Александра Стройло считают своим в самых разных видах искусства: он много лет сотрудничает с книгоиздателями как график и иллюстратор, он известный художник кино и театральный художник, сценограф и художник по костюмам многих спектаклей из репертуара Псковского театра драмы.
Но нагляднее всего многогранный дар художника Стройло раскрывается в искусстве авторской книги. Здесь он может абсолютно самостоятельно придумать и создать от начала до конца (от корки до корки) самобытный пространственно-материальный объект, в котором историю персонажей, рассказанную словами, совершенно невозможно отделить от среды их обитания, архитектоники страницы, сотканной из рисунков и каллиграфии, ткани и кожи, обрывков газет и троллейбусных билетиков. Иногда и сами персонажи, заявленные в названии или в начале рассказа, к концу книги незаметно исчезают, как будто растворяются на ветру, и остается только сам ветер, насыщенный сыростью, копотью и папиросным дымом.
Даже беглый искусствоведческий анализ обнаружит прямые истоки творческого метода Александра Стройло в русском, а затем и советском авангарде первых десятилетий ХХ века, когда изобразительное искусство активно устремилось за пределы плоскости и занялось поисками баланса между изображением, текстом и конструкцией. Все это складывается в особенный язык, для овладения которым художнику требуется максимум изобретательности и хорошая школа – мастерство, дающее смелость и легкость почерка, в сочетании с педантичностью и вниманием к деталям.

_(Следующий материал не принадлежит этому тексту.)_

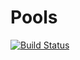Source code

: # Pools

[![Build Status](https://github.com/AbrJA/Pools.jl/workflows/CI/badge.svg)](https://github.com/AbrJA/Pools.jl/actions)

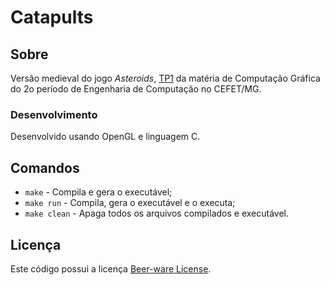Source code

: # Catapults
## Sobre
Versão medieval do jogo _Asteroids_, [TP1](https://github.com/fegemo/cefet-cg/blob/master/assignments/tp1-asteroids/README.md#trabalho-pr%C3%A1tico-1---paradoroids) da matéria de Computação Gráfica do 2o período de Engenharia de Computação no CEFET/MG.
### Desenvolvimento
Desenvolvido usando OpenGL e linguagem C.
## Comandos
- `make` - Compila e gera o executável;
- `make run` - Compila, gera o executável e o executa;
- `make clean` - Apaga todos os arquivos compilados e executável.

## Licença
Este código possui a licença [Beer-ware License](https://github.com/gabrieldutra/Catapults/blob/master/LICENSE.md).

А вот высказывание, созданное Стройло на этом языке, выдает его принадлежность к художникам совсем другого – позднего советского – поколения. Абсурд, ирония, нагромождение аллюзий, смешение высокого стиля с просторечьем – в постмодернистскую топку этого паровоза бросается всё, до чего только может дотянуться рука художника. На этом топливе и едут истории, который рассказывает художник Александр Стройло. Истории, которые невозможно воспроизвести своими словами, но за ходом которых все равно почему-то интересно следить. Одна картинка тянет за собой другую и третью, серия следует за серией, страница за страницей разворачивается книжка-гармошка, а потом, дойдя до края, история заворачивает за край и начинает свой путь в обратном направлении.
Где-то на этом пути нам обязательно встретится Пушкин (куда ж без него), а на следующей станции в вагоне встречного поезда промелькнет Достоевский (он ведь тоже «всегда куда-то ехал: то в Баден-Баден, то еще куда-нибудь»). Где-то на окраине Лондона, плавно переходящей в петербургские трущобы, Джек Потрошитель равнодушно пройдет мимо Родиона Раскольникова (оба, что характерно, в масках и перчатках).
«А как же Достоевский? А что Достоевский? Он давно ушел в мир иной… А зелёные человечки так те никуда не девались».